Text block »
BEGIN

Commercial operations
- Name: Yaxham Park Light Railway
- Original gauge: 2 ft (610 mm)

Preserved operations
- Operated by: Yaxham Light Railway
- Stations: 2
- Length: 360 yd (329 m)
- Preserved gauge: 2 ft (610 mm)

Commercial history
- Opened: 1967

= Yaxham Light Railway =

Heritage railway in Norfolk, England

Yaxham Light Railway is a narrow gauge light railway (heritage railway) situated adjacent to Yaxham railway station on the Mid-Norfolk Railway. It is located in the village of Yaxham in the English county of Norfolk. The railway is listed as exempt from the UK Railways (Interoperability) Regulations 2000.

== History ==

Mr David Charles Potter opened the site's first narrow gauge line in the former goods yard in 1967. This was constructed for his Hunslet "Cackler", and the disused tracks of this line can still be seen from passing trains on the Mid-Norfolk Railway.

END

Work order » Please resume the text on the Yaxham Light Railway from the point where it stops. The rows after this have no part in the work.

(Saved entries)
BEGIN

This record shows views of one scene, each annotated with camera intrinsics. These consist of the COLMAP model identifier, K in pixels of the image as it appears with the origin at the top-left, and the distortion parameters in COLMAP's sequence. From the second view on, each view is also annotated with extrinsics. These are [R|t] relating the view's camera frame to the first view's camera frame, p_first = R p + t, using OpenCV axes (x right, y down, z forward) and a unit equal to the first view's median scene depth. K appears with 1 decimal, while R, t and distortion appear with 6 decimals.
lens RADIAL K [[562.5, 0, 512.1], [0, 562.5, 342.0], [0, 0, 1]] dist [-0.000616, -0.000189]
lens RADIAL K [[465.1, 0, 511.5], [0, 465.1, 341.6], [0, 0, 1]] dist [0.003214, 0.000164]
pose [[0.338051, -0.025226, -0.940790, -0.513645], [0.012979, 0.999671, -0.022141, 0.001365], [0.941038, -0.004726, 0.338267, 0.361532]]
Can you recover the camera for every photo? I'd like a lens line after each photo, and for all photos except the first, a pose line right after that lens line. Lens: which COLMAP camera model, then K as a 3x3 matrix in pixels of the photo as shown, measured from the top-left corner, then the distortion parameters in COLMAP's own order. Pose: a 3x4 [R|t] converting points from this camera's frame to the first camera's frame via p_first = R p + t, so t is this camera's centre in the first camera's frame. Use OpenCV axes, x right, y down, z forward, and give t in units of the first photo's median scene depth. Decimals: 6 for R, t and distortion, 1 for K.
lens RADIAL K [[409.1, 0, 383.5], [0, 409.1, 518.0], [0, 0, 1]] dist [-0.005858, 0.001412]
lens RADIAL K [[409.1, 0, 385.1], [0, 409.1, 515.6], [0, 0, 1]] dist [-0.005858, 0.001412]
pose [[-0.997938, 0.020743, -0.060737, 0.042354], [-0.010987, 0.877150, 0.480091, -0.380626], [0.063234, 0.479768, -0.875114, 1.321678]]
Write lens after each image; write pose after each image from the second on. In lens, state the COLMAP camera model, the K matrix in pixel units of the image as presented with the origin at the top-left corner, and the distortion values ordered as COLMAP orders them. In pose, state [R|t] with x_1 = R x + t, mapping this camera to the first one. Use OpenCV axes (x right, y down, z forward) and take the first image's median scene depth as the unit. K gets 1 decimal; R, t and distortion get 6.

END

Written reply »
In 1969 the loco was moved across the standard gauge line to the Yaxham Park Light Railway (YPLR), which ran for over 0.5 mi in meadows beyond the station, eventually being replaced by today's Yaxham Light Railway.

== Present day ==

The main running line is some 360 yd long. It operates a collection of industrial railway equipment acquired over the years from quarries and other locations throughout the country. Passenger trains are usually hauled by a variety of vintage diesel locomotives.

== Rolling stock ==

Steam locomotives
- YLR No.1 – "Coffee Pot" – vertical boilered locomotive built at Yaxham
- YLR No. 20 – "Kidbrooke" – W. G. Bagnall Ltd built 1917 (named after its service at RAF Kidbrooke)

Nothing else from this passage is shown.